Thailand to resume peace talks with Muslim separatists in Malaysia

Thai soldiers inspect the scene of a car bomb blast outside a hotel in the southern province of Pattani, Thailand Thai soldiers inspect the scene of a car bomb blast outside a hotel in the southern province of Pattani, Thailand August 24, 2016. REUTERS/Surapan Boonthanom

BANGKOK, Dec 8 (Reuters) – Thailand on Thursday said peace talks with Muslim separatists would resume in Malaysia next week after a round in September ended without progress.

Separatists waging a decades-old insurgency in the Muslim-majority southern Thai provinces of Yala, Pattani and Narathiwat have stepped up attacks since 2004 with more than 6,500 people killed, according to an independent monitoring group.

A peace effort began in 2013 under a civilian government and was picked up again by a military government set up after a 2014
coup.

Talks on Sept. 2 between the Thai government and separatists in the Malaysian capital, Kuala Lumpur, ended with no breakthrough. Mostly Muslim Malaysia has been trying to nudge the process forward.

“Next week a small team will travel to Malaysia to talk to groups who have different opinions in order to discuss ‘safety zones’,” General Aksara Kerdpol, the Thai government’s lead negotiator, told Reuters.

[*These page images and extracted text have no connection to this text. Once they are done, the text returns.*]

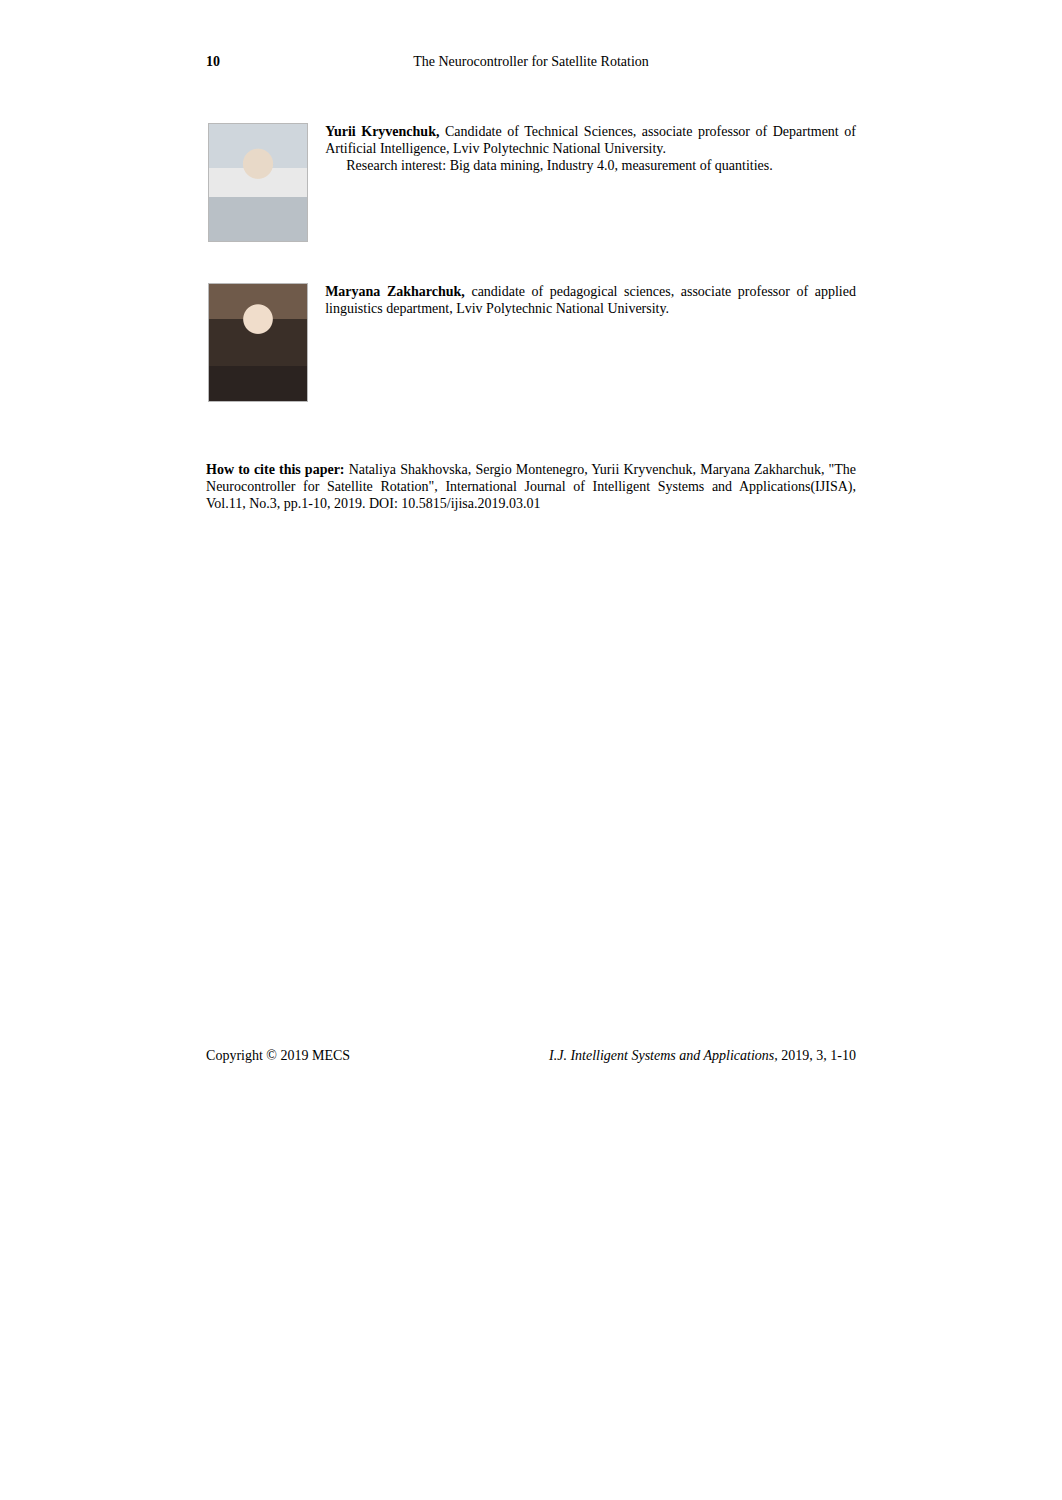10
The Neurocontroller for Satellite Rotation
Yurii Kryvenchuk, Candidate of Technical Sciences, associate professor of Department of Artificial Intelligence, Lviv Polytechnic National University.
Research interest: Big data mining, Industry 4.0, measurement of quantities.
Maryana Zakharchuk, candidate of pedagogical sciences, associate professor of applied linguistics department, Lviv Polytechnic National University.
How to cite this paper: Nataliya Shakhovska, Sergio Montenegro, Yurii Kryvenchuk, Maryana Zakharchuk, "The Neurocontroller for Satellite Rotation", International Journal of Intelligent Systems and Applications(IJISA), Vol.11, No.3, pp.1-10, 2019. DOI: 10.5815/ijisa.2019.03.01
Copyright © 2019 MECS
I.J. Intelligent Systems and Applications, 2019, 3, 1-10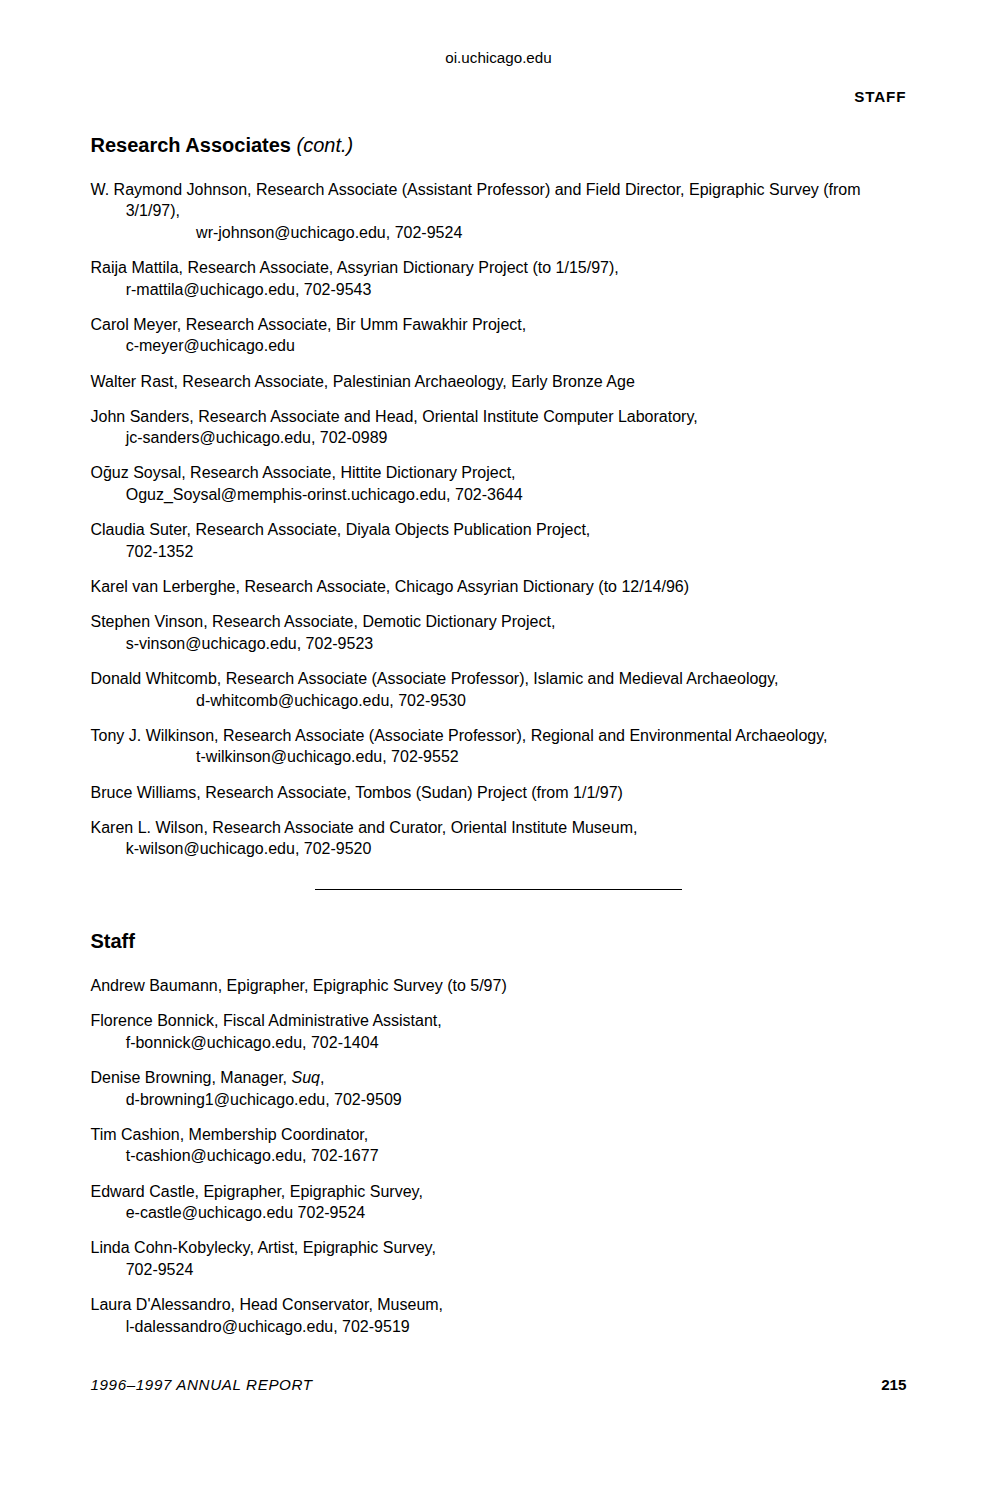oi.uchicago.edu
STAFF
Research Associates (cont.)
W. Raymond Johnson, Research Associate (Assistant Professor) and Field Director, Epigraphic Survey (from 3/1/97), wr-johnson@uchicago.edu, 702-9524
Raija Mattila, Research Associate, Assyrian Dictionary Project (to 1/15/97),
r-mattila@uchicago.edu, 702-9543
Carol Meyer, Research Associate, Bir Umm Fawakhir Project,
c-meyer@uchicago.edu
Walter Rast, Research Associate, Palestinian Archaeology, Early Bronze Age
John Sanders, Research Associate and Head, Oriental Institute Computer Laboratory,
jc-sanders@uchicago.edu, 702-0989
Oğuz Soysal, Research Associate, Hittite Dictionary Project,
Oguz_Soysal@memphis-orinst.uchicago.edu, 702-3644
Claudia Suter, Research Associate, Diyala Objects Publication Project,
702-1352
Karel van Lerberghe, Research Associate, Chicago Assyrian Dictionary (to 12/14/96)
Stephen Vinson, Research Associate, Demotic Dictionary Project,
s-vinson@uchicago.edu, 702-9523
Donald Whitcomb, Research Associate (Associate Professor), Islamic and Medieval Archaeology, d-whitcomb@uchicago.edu, 702-9530
Tony J. Wilkinson, Research Associate (Associate Professor), Regional and Environmental Archaeology, t-wilkinson@uchicago.edu, 702-9552
Bruce Williams, Research Associate, Tombos (Sudan) Project (from 1/1/97)
Karen L. Wilson, Research Associate and Curator, Oriental Institute Museum,
k-wilson@uchicago.edu, 702-9520
Staff
Andrew Baumann, Epigrapher, Epigraphic Survey (to 5/97)
Florence Bonnick, Fiscal Administrative Assistant,
f-bonnick@uchicago.edu, 702-1404
Denise Browning, Manager, Suq,
d-browning1@uchicago.edu, 702-9509
Tim Cashion, Membership Coordinator,
t-cashion@uchicago.edu, 702-1677
Edward Castle, Epigrapher, Epigraphic Survey,
e-castle@uchicago.edu 702-9524
Linda Cohn-Kobylecky, Artist, Epigraphic Survey,
702-9524
Laura D'Alessandro, Head Conservator, Museum,
l-dalessandro@uchicago.edu, 702-9519
1996–1997 ANNUAL REPORT 215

“Our goals is to minimize losses and violence. Talks right now are at the trust-building stage and these safety zones are one way of building this trust,” he said.

The safety zones would be an area where insurgency-related fighting is off-limits, according to the Thai military, but details about the zones have not been made clear.

Six people were shot dead on Wednesday and Thursday in predominantly Buddhist Thailand’s far south, though four of the deaths were thought to have been linked to personal disputes, the Thai military’s Internal Security Operations Command said.

A string of bombings killed four Thais and wounded dozens of people, including foreigners, in tourist towns in August, raising fears that insurgent violence was spilling out of the far south.

No group claimed the bombings and the government gave mixed signals as to whether the Muslim rebels were believed to have
been responsible, though police did link the coordinated attacks to the insurgents.

The government of former Prime Minister Thaksin Shinawatra responded to the flare up in southern violence in 2004 with force and imposed emergency laws that give broad powers to security forces.

Muslims in the far south complain of decades of neglect by the Bangkok-based establishment and bureaucracy.